-------- DATA RECORDS --------

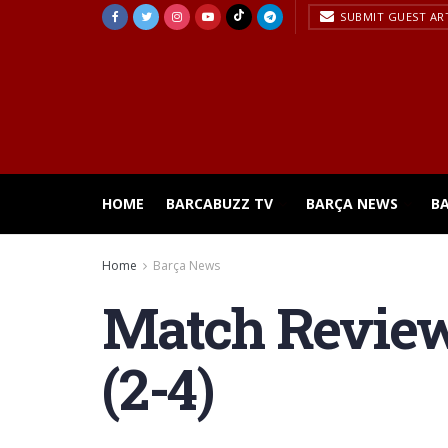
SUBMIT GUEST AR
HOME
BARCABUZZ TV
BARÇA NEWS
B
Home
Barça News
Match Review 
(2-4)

--------
-------- DATA RECORDS --------

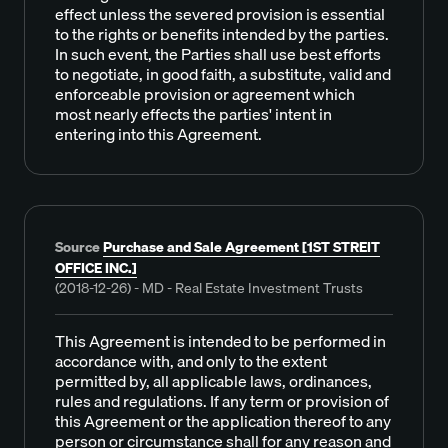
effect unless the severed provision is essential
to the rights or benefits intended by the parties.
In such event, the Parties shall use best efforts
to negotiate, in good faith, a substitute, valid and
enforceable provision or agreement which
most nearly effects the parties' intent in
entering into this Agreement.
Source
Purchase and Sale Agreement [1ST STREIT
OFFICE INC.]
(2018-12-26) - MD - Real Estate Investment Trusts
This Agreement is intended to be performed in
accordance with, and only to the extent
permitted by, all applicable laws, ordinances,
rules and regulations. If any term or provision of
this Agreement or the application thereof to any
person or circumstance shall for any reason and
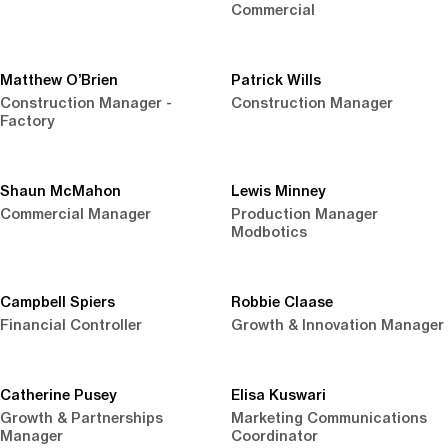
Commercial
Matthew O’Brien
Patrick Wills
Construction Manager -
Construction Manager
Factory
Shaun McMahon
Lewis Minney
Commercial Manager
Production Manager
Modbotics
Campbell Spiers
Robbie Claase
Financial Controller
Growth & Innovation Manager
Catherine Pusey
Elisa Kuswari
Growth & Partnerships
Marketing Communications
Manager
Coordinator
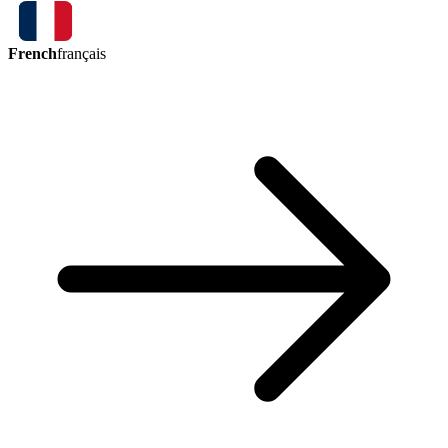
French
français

--------

_GOAL OF THE EXERCISE_
Reproduce the text of the items word for word, starting at the line that contains "effect unless the" and ending at the line that contains "person or circumstance".

_SOLUTION FOR THIS EXERCISE_
effect unless the severed provision is essential
to the rights or benefits intended by the parties.
In such event, the Parties shall use best efforts
to negotiate, in good faith, a substitute, valid and
enforceable provision or agreement which
most nearly effects the parties' intent in
entering into this Agreement.
Source
Purchase and Sale Agreement [1ST STREIT
OFFICE INC.]
(2018-12-26) - MD - Real Estate Investment Trusts
This Agreement is intended to be performed in
accordance with, and only to the extent
permitted by, all applicable laws, ordinances,
rules and regulations. If any term or provision of
this Agreement or the application thereof to any
person or circumstance shall for any reason and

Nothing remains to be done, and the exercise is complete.